TASK TO CARRY OUT: Below are lines of data, and only some are wanted. Please repeat exactly those from the line that has "11、修复图色模块toBase64方法" through the line that has "2、新增JavaScript根据获取所有节点的属性方法".

BEGIN EXERCISE DATA

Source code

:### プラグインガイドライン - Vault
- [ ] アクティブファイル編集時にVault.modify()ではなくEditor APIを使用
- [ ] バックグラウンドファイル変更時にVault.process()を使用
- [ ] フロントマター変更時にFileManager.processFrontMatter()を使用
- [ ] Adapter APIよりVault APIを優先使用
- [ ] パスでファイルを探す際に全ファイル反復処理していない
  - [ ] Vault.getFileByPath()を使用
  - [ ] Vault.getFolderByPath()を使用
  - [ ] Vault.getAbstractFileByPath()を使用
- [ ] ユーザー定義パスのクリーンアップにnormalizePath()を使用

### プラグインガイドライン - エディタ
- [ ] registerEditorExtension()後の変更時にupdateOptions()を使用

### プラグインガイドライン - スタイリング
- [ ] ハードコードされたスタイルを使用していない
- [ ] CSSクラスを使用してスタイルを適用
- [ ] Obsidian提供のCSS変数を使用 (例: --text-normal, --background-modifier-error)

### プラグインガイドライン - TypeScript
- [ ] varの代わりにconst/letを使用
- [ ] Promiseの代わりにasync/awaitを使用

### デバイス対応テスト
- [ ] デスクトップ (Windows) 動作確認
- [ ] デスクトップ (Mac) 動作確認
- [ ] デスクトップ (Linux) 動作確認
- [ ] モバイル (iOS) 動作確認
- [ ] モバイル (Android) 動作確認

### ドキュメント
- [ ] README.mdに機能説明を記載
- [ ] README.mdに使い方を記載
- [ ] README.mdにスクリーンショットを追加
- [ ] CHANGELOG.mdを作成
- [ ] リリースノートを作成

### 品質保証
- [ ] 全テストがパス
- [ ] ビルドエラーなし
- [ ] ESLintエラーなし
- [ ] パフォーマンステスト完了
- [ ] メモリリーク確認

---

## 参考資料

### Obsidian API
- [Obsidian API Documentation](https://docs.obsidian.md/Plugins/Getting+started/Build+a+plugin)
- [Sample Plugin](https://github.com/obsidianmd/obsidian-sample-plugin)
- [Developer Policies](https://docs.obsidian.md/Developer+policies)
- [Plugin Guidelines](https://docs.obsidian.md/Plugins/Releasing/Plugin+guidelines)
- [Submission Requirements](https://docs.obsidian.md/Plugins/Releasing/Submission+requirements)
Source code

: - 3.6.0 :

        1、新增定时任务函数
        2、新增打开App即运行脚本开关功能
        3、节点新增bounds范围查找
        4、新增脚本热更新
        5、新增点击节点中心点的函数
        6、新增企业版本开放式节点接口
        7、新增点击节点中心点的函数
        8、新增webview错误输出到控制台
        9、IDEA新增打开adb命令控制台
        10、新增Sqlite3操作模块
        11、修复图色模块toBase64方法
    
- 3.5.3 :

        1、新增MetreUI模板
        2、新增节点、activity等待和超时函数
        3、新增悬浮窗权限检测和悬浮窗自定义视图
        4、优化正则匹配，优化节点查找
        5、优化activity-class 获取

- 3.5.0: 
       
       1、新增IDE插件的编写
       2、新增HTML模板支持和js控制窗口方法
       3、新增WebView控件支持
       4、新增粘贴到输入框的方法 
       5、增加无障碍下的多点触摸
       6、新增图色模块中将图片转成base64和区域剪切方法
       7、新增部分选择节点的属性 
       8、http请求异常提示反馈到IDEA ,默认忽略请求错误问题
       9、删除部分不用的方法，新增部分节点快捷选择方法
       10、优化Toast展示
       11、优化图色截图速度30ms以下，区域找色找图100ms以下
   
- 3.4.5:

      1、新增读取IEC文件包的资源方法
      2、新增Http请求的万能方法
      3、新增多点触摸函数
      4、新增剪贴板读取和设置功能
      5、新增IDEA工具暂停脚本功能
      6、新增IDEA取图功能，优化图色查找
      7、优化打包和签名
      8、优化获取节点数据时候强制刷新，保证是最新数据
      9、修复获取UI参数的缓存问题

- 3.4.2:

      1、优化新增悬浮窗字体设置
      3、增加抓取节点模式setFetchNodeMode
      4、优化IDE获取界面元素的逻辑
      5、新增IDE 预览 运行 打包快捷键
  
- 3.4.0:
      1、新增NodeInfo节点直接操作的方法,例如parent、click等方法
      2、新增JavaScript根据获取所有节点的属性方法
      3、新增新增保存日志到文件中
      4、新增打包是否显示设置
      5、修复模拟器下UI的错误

END EXERCISE DATA

TASK OUTPUT:
        11、修复图色模块toBase64方法
    
- 3.5.3 :

        1、新增MetreUI模板
        2、新增节点、activity等待和超时函数
        3、新增悬浮窗权限检测和悬浮窗自定义视图
        4、优化正则匹配，优化节点查找
        5、优化activity-class 获取

- 3.5.0: 
       
       1、新增IDE插件的编写
       2、新增HTML模板支持和js控制窗口方法
       3、新增WebView控件支持
       4、新增粘贴到输入框的方法 
       5、增加无障碍下的多点触摸
       6、新增图色模块中将图片转成base64和区域剪切方法
       7、新增部分选择节点的属性 
       8、http请求异常提示反馈到IDEA ,默认忽略请求错误问题
       9、删除部分不用的方法，新增部分节点快捷选择方法
       10、优化Toast展示
       11、优化图色截图速度30ms以下，区域找色找图100ms以下
   
- 3.4.5:

      1、新增读取IEC文件包的资源方法
      2、新增Http请求的万能方法
      3、新增多点触摸函数
      4、新增剪贴板读取和设置功能
      5、新增IDEA工具暂停脚本功能
      6、新增IDEA取图功能，优化图色查找
      7、优化打包和签名
      8、优化获取节点数据时候强制刷新，保证是最新数据
      9、修复获取UI参数的缓存问题

- 3.4.2:

      1、优化新增悬浮窗字体设置
      3、增加抓取节点模式setFetchNodeMode
      4、优化IDE获取界面元素的逻辑
      5、新增IDE 预览 运行 打包快捷键
  
- 3.4.0:
      1、新增NodeInfo节点直接操作的方法,例如parent、click等方法
      2、新增JavaScript根据获取所有节点的属性方法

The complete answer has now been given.